If you refer back to my iPhone 5 benchmark you can see how Apple managed to double the JPEG decompression performance by doubling the floating point registers. No such dramatic CPU improvement can be seen between generations of the iPad. Obviously there Apple is focussing on GPU performance tuning which has only a very small impact on the sheer crunching of numbers needed to decompress something from disk.

I put the iPhone 5 onto the chart as well because just like the mini fits neatly between iPad 2 and 3, the phone is almost equidistant between the iPad 3 and 4.If you just look at the green bar (JPEG decompression) you can see it improve almost in a linear fashion. If Moore’s law where true for Apple too, shouldn’t that be increasing? Oh yes, it might since the time between 4 and 3 was only half a year.

The iPad 4 doesn’t give us twice the CPU power, but still the improvements are nothing to sneeze at: 30% improvement for uncrushed PNGs, 17% improvement for crushed PNGs and 31% better JPEG decompression. Not half, but almost a third is still remarkable. I outlined in my iPad 3 benchmark why I believed this device to be seriously underpowered for its resolution. In the iPad 4 the CPU has finally caught up with the display resolution.

GIVEN RECORDS:

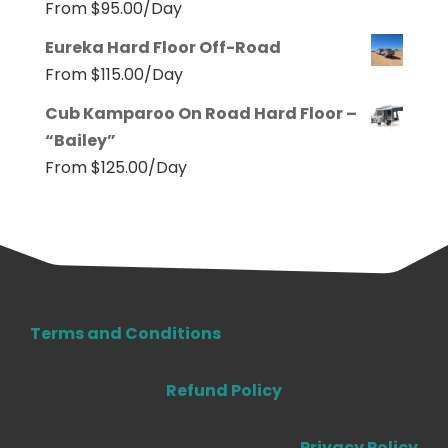
From
$
95.00
/Day
Eureka Hard Floor Off-Road
From
$
115.00
/Day
Cub Kamparoo On Road Hard Floor –
“Bailey”
From
$
125.00
/Day
Terms and Conditions
Refund Policy
Privacy Policy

REQUIREMENT: Can you duplicate the entire passage on iPad and iPhone decompression benchmarks, word for word?

EXERCISE RESPONSE:
If you refer back to my iPhone 5 benchmark you can see how Apple managed to double the JPEG decompression performance by doubling the floating point registers. No such dramatic CPU improvement can be seen between generations of the iPad. Obviously there Apple is focussing on GPU performance tuning which has only a very small impact on the sheer crunching of numbers needed to decompress something from disk.

I put the iPhone 5 onto the chart as well because just like the mini fits neatly between iPad 2 and 3, the phone is almost equidistant between the iPad 3 and 4.If you just look at the green bar (JPEG decompression) you can see it improve almost in a linear fashion. If Moore’s law where true for Apple too, shouldn’t that be increasing? Oh yes, it might since the time between 4 and 3 was only half a year.

The iPad 4 doesn’t give us twice the CPU power, but still the improvements are nothing to sneeze at: 30% improvement for uncrushed PNGs, 17% improvement for crushed PNGs and 31% better JPEG decompression. Not half, but almost a third is still remarkable. I outlined in my iPad 3 benchmark why I believed this device to be seriously underpowered for its resolution. In the iPad 4 the CPU has finally caught up with the display resolution.